Richard Smith 1931-2016
Richard Smith is an English printmaker and painter. He was born in Letchworth, Hertfordshire, in 1931. After military service with the Royal Air Force in Hong Kong, he attended St Albans School of Art followed by post-graduate studies at the Royal College of Art, London, from 1954 to 1957. In 1959 he travelled to New York to live there and teach for two years on a Harkness Fellowship, where he produced paintings combining the formal qualities of American abstract painters which made references to American commercial culture. His work gradually became more minimal, often painted in just one colour with a second colour used only as an accent. In trying to find ways of transposing ideas, Smith began to question the two-dimensional properties of art itself and to find ways by which a painting could express the shape of reality as he saw it. He began to take the canvas off the stretcher, letting it hang loose, or tied with knots, to suggest sails or kites - objects which could change with new directions rather than being held rigid against a wall, and taking painting close to the realm of sculpture. These principles he carried into his graphic work, as can be seen in the present exhibition, by introducing cut, folded and stapled elements into his prints; some works were multi-leaved screenprinting, and others printed onto three-dimensional fabricated metal. By 1968 Smith's ambition to produce paintings which shared a common sensibility with media, such as film and photography, began to wane. He resettled in New York in 1976.

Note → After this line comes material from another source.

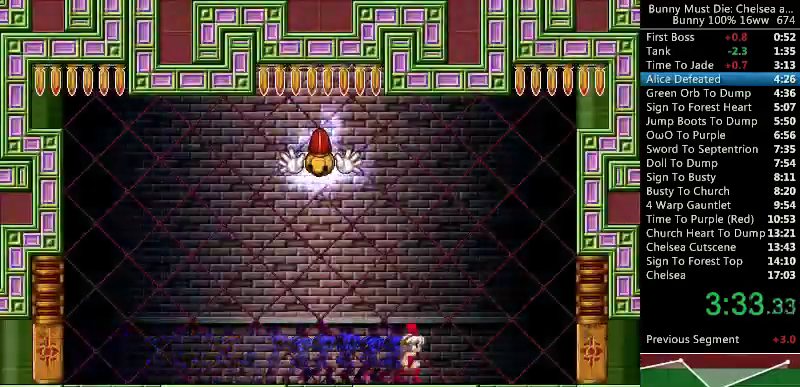
Gameplay with keyboard; each line is a JSON object with the keys held at the frame after it. "events" lists presses ("down") and releases ("up") of "att", "down", "escape", "jump", "left", "paus", "right", "time" and "up" between this image and that frame as [ms after this image, input, new state], when the widget could be followed in between. No other keys are recorded. Mouse input is not recorded. Key names are as the overlay labels them; some are game actions (e.g. jump) rather than physical keys.
{"keys": ["time"], "events": [[400, "right", "up"], [433, "time", "down"]]}
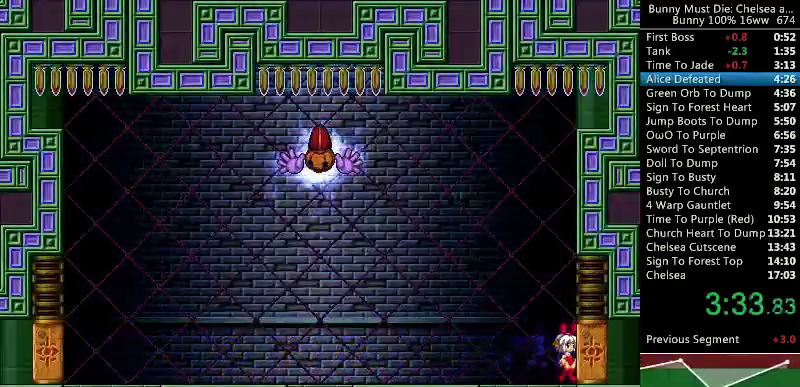
{"keys": ["right", "time"], "events": [[100, "right", "down"]]}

This exhibition displays Smiths prints from the 1970s which were produced at the time when Smith was gaining his reputation as a leading proponent of abstract expressionism in Britain, and was producing the body of work which helped secure him an exhibition at the Tate.
His work is held in the public collections of the Arts Council of Great Britain; The British Museum, London; Metropolitan Museum of Art, New York; The Museum of Modern Art, New York; TATE Gallery, London; Victoria and Albert Museum, London; Walker Art Center, Minneapolis; the Whitney, New York; MIT, Boston; Philadelphia Museum of Art; Museum of Contemporary Art, Chicago; Hirshhorn Museum and Sculpture Garden, Washington, DC.
Robyn Denny 1930-2014
Born in Abinger, Surrey, Denny studied at St Martins School of Art from 1951-54 after a spell in the Royal Navy. After that he went to the Royal College of Art from 1954-1957. He was awarded a scholarship to study in Italy and then taught part-time at Hammersmith School of Art, the Slade School of Art and the Bath Academy of Art, Corsham.

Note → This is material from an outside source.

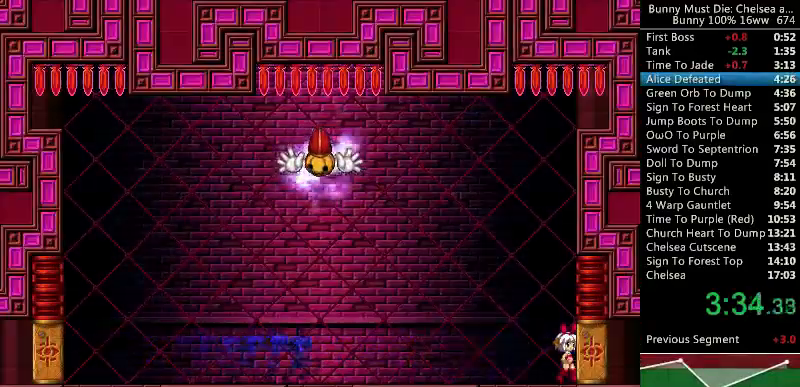
{"keys": ["right"], "events": [[367, "time", "up"]]}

Denny is known for his abstract collages and large gestural paintings which were inspired by American Abstract Expressionism, which he would have encountered at the Tate exhibitions in London in 1956 and 1959. In 1969, Denny organised an exhibition for the Arts Council on the American artist Charles Biederman, who for over 20 years worked exclusively on vividly coloured abstract reliefs. This experience coincided with a new intensity of colour in Denny’s work, shifting from rich, dark harmonies to high, bright contrasts, from a sense of twilight to daylight. In 1981 Denny moved to Los Angeles, but returned to London in 1986.Denny's most frequently seen work (and most often overlooked) is the public art at London's Embankment tube station, installed in 1985, in the form of coloured lines.
An active and distinguished career included participation in ground-breaking exhibitions throughout Europe and the United States. Denny also had a retrospective at the Tate Gallery (1973); ‘Place’ (Institute of Contemporary Arts, London, 1959); ‘Situation’ (RBA Galleries, London, 1960); ‘London: the New Scene’ (Walker Art Gallery, Liverpool, Minneapolis and North American tour, 1965); Venice Biennale, 1966 and ‘The Sixties Art Scene in London’ (Barbican Art Gallery, London, 1993).
As with Richard Smith, this exhibition also displays Denny’s prints from the 1970s, Denny is considered as one from a group of then young artists who had a significant impact on British Art in the 1950s and helped drive the avant-garde scene. The works on show for this exhibition are strong examples of Denny’s retraction from the mainstream practice of St Ives artists which their form of abstraction which developed out of landscapes and seascapes, to embrace a more formal abstraction. The work here is devoid of reference to the outside world and concerned with the formal qualities of art, with geometry, overlapping planes, colour, light and surface. Here, the strong influence of Abstract Expressionism apparent.